Abstract

A human T-lymphotropic virus type I/II (HTLV-I/II) vaccine is necessary in view of two etiologically related, life-threatening diseases, namely, adult T-cell leukemia/lymphoma and tropical spastic paraparesis/HTLV-I-associated myelopathy. When the risk of developing autoimmune diseases such as uveitis, polymyositis, and arthritis is included, one can estimate the life-long risk of infected individuals to develop an HTLV associated pathology as approximately 10%. The populations at risk are, in a large majority, from developing countries but the epidemic of HTLV-II infection in intravenous drug users (IVDU) represents a possible reservoir for dissemination in the general population.

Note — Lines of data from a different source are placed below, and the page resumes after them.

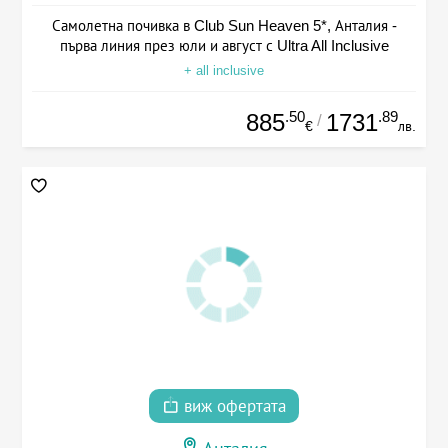
Самолетна почивка в Club Sun Heaven 5*, Анталия -
първа линия през юли и август с Ultra All Inclusive
+ all inclusive
.50
.89
885
1731
/
€
лв.
виж офертата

The number of HTLV-I-infected individuals (15 to 25 million), together with the severity of associated disease, justifies the development of a vaccine. Different vaccine preparations have been developed, using mostly recombinant pox and adenoviruses, but DNA plasmid technology will soon become a feasible approach. Various animal models exist for experimental viral infections, involving rats, rabbits, or monkeys, but up to now, neither hematological nor neurological disorders have been induced by HTLV infection in such animal models. For long-term protection from HTLV-I-associated diseases, vaccination should induce both neutralizing antibodies and specific cell-mediated immunity. This will require the incorporation of both env and gag coding sequences in the vaccine preparations. Preventive clinical trials may involve different cohorts of seronegative young girls from endemic areas prior to sexual activity and IVDU in the industrialized world. In parallel, one should consider therapeutic vaccine trials in HTLV-I-positive mothers and IVDU to protect them against disease development. The observed rate of seroconversion in these different cohorts makes such trials feasible.